Veganes Hack-Hakenkreuz: Provokante AfD-Protestaktion in Heidenheim sorgt für Ermittlungen
Claudius KeudelVeganes Hack-Hakenkreuz: Provokante AfD-Protestaktion in Heidenheim sorgt für Ermittlungen
Linksextreme Aktivist:innen haben eine Frühstücksveranstaltung der AfD in Heidenheim gestört, indem sie aus veganem Hackfleisch ein Hakenkreuz formten. Die von einer Gruppe des Zentrums für Politische Schönheit organisierte Aktion umfasste eine politische Botschaft als Warnung vor der rechtsextremen Partei. Die Polizei ermittelt mittlerweile wegen möglicher Verstöße gegen geltendes Recht.
Der Vorfall ereignete sich in einem Hotel, in dem die Alternative für Deutschland (AfD) zu einem Frühstücksempfang eingeladen hatte. Die Aktivist:innen formten aus 1,2 Kilogramm veganem Hackfleisch ein Hakenkreuz und umrahmten es mit den Worten „Hütet euch vor der NSAFD“. Das in Deutschland normalerweise verbotene Symbol wurde gezielt als Teil einer politischen Aussage eingesetzt.
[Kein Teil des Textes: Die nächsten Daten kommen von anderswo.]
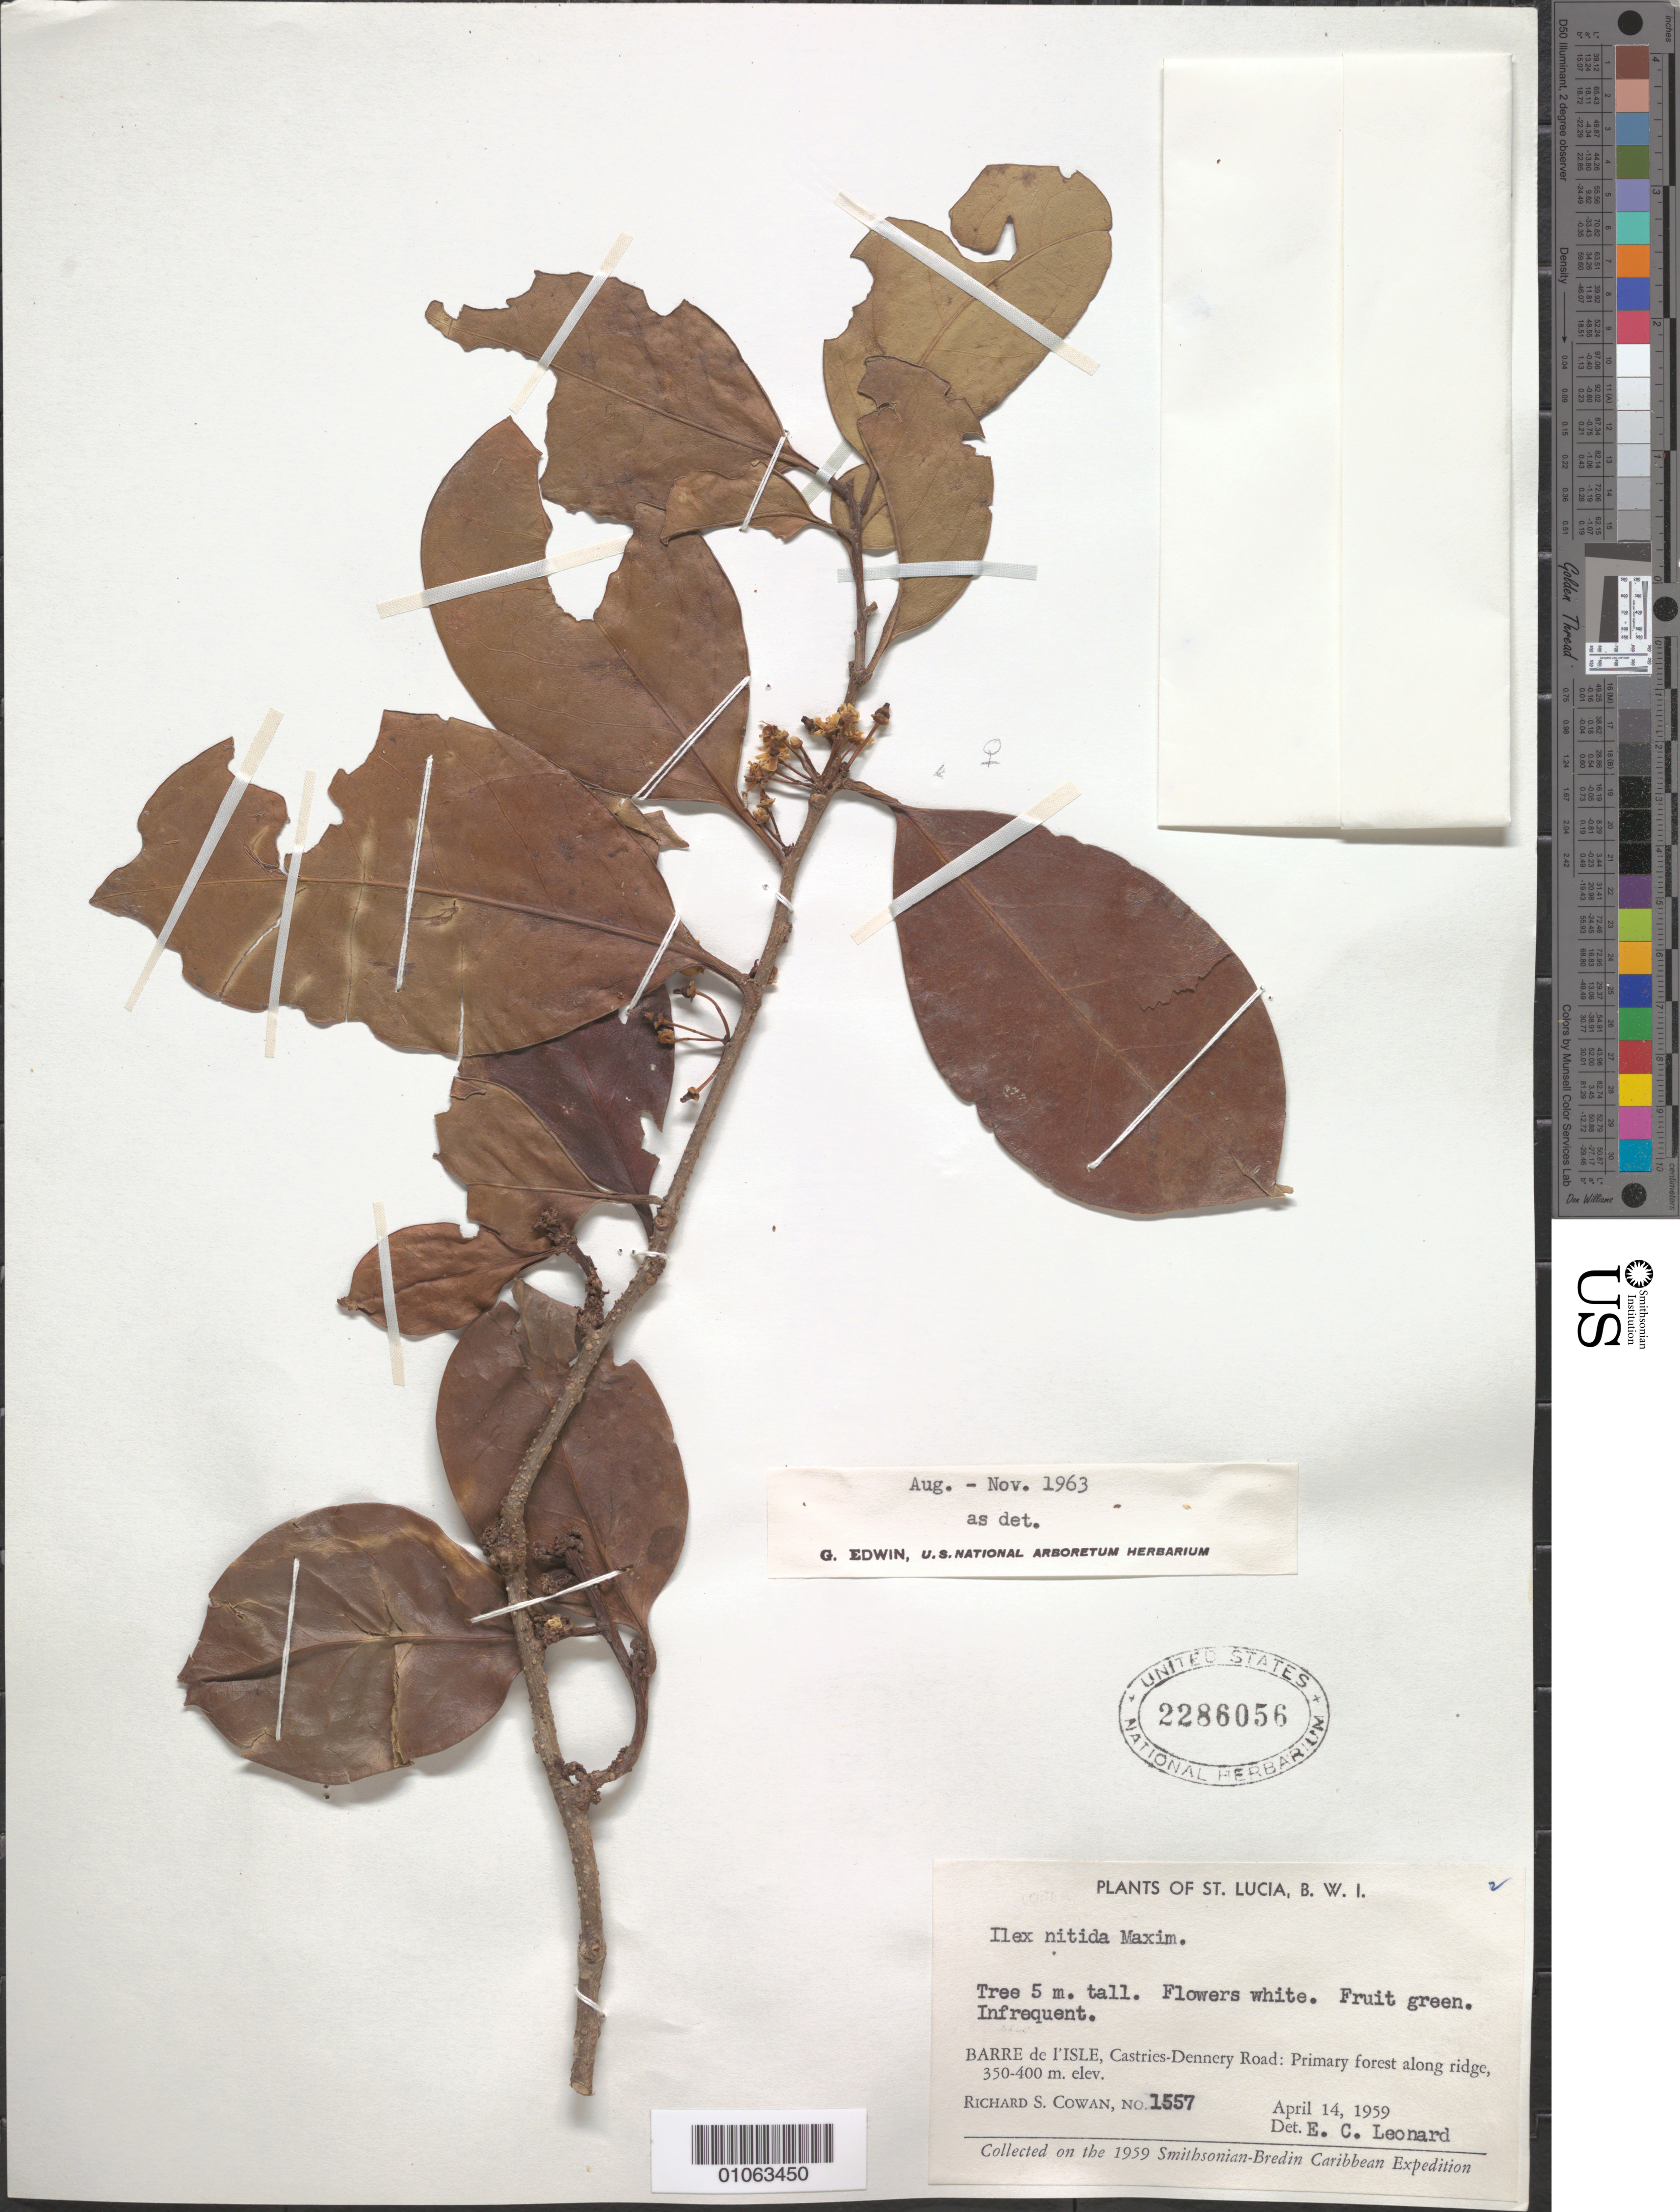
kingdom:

Das Zentrum für Politische Schönheit, bekannt für spektakuläre und provokante Aktionen, bekannte sich zu der Tat. In der Vergangenheit hatte die Gruppe bereits mit aufsehenerregenden Protesten auf sich aufmerksam gemacht, darunter die Unterbrechung eines ARD-Interviews mit der AfD-Co-Vorsitzenden Alice Weidel. Einige Beteiligte berichteten später von Drohungen durch AfD-Politiker:innen nach der Aktion.
Der AfD-Landesvorsitzende Emil Sänze verurteilte die Aktion als „Schande“. Die Polizei bestätigte, dass geprüft werde, ob die Darstellung gegen Gesetze zum Umgang mit verbotenen Symbolen verstoße.
Der Protest lenkt die Aufmerksamkeit auf die Spannungen zwischen linksextremen Aktivist:innen und der AfD. Die Behörden müssen nun klären, ob durch die Einbettung eines verbotenen Symbols in eine politische Botschaft rechtliche Grenzen überschritten wurden. Die Gruppe hinter der Aktion hat eine Vorgeschichte darin, mit provokanten Methoden gegen rechtsextreme Politik vorzugehen.